Alıştırma görevleri:
1) Yönetime başkaldırı metninde "İslam Hukukunda Yönetime" sözcüklerini içeren ifadeyle açılıp "mahluka itaat yoktur." ile kapanan bölümü hiçbir değişiklik yapmadan aktarın.
2) Yönetime başkaldırı metnine göre bir İslam devletinde devlet başkanına ve diğer idarecilere itaat hangi şarta bağlıdır?
**** Metin alıntısı ****
5 Şubat 2011 Cumartesi

İslam Hukukunda Yönetime Başkaldırı

İslam dünyası kaynıyor. Bir halk hareketi sarıyor her yanı. Kimi kansız ama sancılı oluken,n kimi yerde de kan gövdeyi götürüyor maalesef.

Biz de bu güncelden yola çıkarak yeri gelmişken çok önemli bilgilerimizi tazeleyelim istedik.

Bilindiği gibi Müslümanlar kayıtsız ve şartsız Allaha (azze ve celle) ve Resulullaha (Sallallahu Aleyhi ve Sellem) itaat etmek borcundadırlar.

Bir İslam Devletinde Devlet Başkanına (Halife’ye) ve diğer idarecilere itaat vazifesi ise kayıtlı ve şartlıdır. Bu kayıt ve şart, verilen emirlerin yasal olma şartıdır. Yani verilen emirler, Allah (azze ve celle) ve Resulullahın (Sallallahu Aleyhi ve Sellem) emir ve yasaklarından oluşan kanunlara ters düşmeyecektir. Değilse, Halik’a isyan olan yerde mahluka itaat yoktur.
**** Kayıtlı bilgiler ****
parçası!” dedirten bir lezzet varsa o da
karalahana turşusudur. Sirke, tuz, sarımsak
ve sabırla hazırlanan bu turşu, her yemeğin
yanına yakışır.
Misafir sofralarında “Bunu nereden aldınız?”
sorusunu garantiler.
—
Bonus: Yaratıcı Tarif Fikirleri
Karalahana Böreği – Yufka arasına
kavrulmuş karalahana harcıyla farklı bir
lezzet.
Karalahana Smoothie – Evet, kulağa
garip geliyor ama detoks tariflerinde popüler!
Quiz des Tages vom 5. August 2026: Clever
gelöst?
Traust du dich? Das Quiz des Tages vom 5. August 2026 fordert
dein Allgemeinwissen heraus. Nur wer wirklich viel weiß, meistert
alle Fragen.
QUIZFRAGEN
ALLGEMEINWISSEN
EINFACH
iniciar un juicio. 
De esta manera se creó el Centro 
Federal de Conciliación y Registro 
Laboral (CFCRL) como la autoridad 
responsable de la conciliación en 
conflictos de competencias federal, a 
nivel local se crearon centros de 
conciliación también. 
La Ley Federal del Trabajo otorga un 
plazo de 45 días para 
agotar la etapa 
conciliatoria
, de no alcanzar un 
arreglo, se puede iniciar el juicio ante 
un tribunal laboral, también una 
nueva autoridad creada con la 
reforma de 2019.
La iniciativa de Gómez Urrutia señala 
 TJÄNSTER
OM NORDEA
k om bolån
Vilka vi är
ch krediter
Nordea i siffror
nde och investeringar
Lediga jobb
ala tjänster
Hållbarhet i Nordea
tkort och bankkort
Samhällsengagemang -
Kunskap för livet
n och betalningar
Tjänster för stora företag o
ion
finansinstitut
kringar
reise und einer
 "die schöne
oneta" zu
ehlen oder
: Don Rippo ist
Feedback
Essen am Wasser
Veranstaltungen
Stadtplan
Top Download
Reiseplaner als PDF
****
Görev çözümleri:
1)
İslam Hukukunda Yönetime Başkaldırı

İslam dünyası kaynıyor. Bir halk hareketi sarıyor her yanı. Kimi kansız ama sancılı oluken,n kimi yerde de kan gövdeyi götürüyor maalesef.

Biz de bu güncelden yola çıkarak yeri gelmişken çok önemli bilgilerimizi tazeleyelim istedik.

Bilindiği gibi Müslümanlar kayıtsız ve şartsız Allaha (azze ve celle) ve Resulullaha (Sallallahu Aleyhi ve Sellem) itaat etmek borcundadırlar.

Bir İslam Devletinde Devlet Başkanına (Halife’ye) ve diğer idarecilere itaat vazifesi ise kayıtlı ve şartlıdır. Bu kayıt ve şart, verilen emirlerin yasal olma şartıdır. Yani verilen emirler, Allah (azze ve celle) ve Resulullahın (Sallallahu Aleyhi ve Sellem) emir ve yasaklarından oluşan kanunlara ters düşmeyecektir. Değilse, Halik’a isyan olan yerde mahluka itaat yoktur.

2) Verilen emirlerin yasal olması, yani Allah'ın ve Resulullah'ın emir ve yasaklarından oluşan kanunlara ters düşmemesi şartına bağlıdır.